Esi Codjoe, a former HRTO Vice-Chair who was named one of Canadian Lawyer Magazine’s Top 25 lawyers in 2018, is one of Grant’s successful mentees.
“When I was in law school, I made a bee line for Yola at a Black Law Students Association conference,” Codjoe, who made the award presentation, recounted. “Yola and Kim Bernhardt were speaking on a panel and I thought they are great and they are practicing in the area that I am going into. At the end of their remarks, I approached them and tried to find out more about them and opportunities for mentorship. My experience connecting with Yola over the years has been wonderful on many levels. She has this wonderful ability to be very straightforward and direct. She gives you great advice in a way that’s encouraging and calls you out to be the better version of yourself.”
Completing her law degree in 1987 and being called to the Bar two years later, Grant started a solo practice restricted to labour and human rights law and charter litigation and held a number of policy and legal positions in the public sector, including labour policy analyst, occupational health and safety prosecutor and counsel to the Pay Equity Tribunal and the Human Rights Board of Inquiry.
She started her private practice in 1998 with the benefit of a book, ’For Better or for Worse: A Practical Guide to Canadian Employment Law’, that Echlin co-authored.

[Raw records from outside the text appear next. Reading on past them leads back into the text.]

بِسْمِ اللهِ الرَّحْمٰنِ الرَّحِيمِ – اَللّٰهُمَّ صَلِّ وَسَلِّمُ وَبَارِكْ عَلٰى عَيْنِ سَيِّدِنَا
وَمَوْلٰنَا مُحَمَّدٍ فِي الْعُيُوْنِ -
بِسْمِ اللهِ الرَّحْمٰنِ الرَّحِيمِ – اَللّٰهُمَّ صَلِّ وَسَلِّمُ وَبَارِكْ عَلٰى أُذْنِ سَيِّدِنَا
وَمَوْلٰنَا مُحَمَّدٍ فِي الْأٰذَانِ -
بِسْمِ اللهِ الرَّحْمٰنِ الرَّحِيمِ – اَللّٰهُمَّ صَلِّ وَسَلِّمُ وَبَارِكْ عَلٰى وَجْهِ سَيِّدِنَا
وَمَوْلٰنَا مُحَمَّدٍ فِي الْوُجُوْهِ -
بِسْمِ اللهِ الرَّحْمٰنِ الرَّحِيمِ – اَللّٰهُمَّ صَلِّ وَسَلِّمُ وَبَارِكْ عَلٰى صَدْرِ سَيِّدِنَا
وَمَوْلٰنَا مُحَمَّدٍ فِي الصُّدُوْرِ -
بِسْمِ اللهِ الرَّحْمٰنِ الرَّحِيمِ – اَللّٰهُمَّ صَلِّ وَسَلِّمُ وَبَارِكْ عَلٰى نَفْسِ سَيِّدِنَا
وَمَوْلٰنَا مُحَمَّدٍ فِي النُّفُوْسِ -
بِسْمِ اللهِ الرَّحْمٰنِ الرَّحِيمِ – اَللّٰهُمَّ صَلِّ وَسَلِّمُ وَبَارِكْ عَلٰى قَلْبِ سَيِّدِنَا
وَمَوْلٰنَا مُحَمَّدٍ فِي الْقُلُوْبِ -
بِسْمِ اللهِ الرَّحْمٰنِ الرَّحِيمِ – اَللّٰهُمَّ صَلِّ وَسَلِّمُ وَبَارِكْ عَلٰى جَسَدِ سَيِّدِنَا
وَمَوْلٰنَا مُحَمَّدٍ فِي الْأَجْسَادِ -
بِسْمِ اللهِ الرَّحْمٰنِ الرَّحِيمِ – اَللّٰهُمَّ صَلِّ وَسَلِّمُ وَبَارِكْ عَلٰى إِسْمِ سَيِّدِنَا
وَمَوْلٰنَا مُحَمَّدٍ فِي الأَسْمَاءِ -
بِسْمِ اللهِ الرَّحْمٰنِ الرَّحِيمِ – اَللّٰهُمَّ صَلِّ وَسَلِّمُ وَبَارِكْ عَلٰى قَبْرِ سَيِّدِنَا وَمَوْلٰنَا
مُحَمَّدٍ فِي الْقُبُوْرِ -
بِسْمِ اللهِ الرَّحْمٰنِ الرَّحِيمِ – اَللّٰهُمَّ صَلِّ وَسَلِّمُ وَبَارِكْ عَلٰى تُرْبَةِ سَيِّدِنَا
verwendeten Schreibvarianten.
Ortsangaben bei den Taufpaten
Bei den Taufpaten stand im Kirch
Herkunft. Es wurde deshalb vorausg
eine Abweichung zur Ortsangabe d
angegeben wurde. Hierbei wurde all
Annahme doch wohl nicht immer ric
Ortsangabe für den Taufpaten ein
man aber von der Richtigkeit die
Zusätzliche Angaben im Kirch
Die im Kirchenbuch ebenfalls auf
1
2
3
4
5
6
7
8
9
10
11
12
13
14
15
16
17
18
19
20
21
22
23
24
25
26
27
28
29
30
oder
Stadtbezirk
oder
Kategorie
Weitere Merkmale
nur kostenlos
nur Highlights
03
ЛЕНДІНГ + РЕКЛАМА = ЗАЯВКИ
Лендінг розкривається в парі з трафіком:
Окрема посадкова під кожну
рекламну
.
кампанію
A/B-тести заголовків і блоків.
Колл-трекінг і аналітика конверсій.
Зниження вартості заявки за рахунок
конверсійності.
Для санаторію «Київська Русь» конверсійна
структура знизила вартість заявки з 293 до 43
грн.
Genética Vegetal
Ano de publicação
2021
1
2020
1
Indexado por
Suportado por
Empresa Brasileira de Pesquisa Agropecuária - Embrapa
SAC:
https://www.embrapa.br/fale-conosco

“That was one of my first possessions,” said Grant who was a System Engineer with IBM in the early 1980s. “I didn’t have his counsel, but I had the benefit of this book that was written with a sense of humour, yet it dealt with the law in a very digestible fashion.”
A large portion of Echlin’s practice involved advising employers and employees, conducting wrongful dismissal actions, formulating and negotiating severance agreements, conducting and participating in alternative dispute resolution mediations and arbitrations, dealing with sexual harassment complaints and preparing employment contracts.
“His work spoke directly to me because that’s the reason I went to law school,” Grant, a member of the province’s anti-apartheid movement who returned to private practice last year, said. “I wanted to be part of righting the balance and not merely being part of a system where might was favoured.”
She represented various equity-seeking organizations in appellate charter litigation, including the Legal Education and Action Fund (LEAF), the Coalition of Visible Minority Women (Ontario) Inc. and the African Canadian Legal Clinic.
Grant’s most notable contributions to cases before the Supreme Court of Canada is R.D.S., the leading case on judicial bias, and ‘Seaboyer and Gayme’, where her academic publication in defence of the ‘rape shield’ was cited by the court in a decision that held that the restrictions on inquiries into an assault survivor’s past sexual history were constitutional.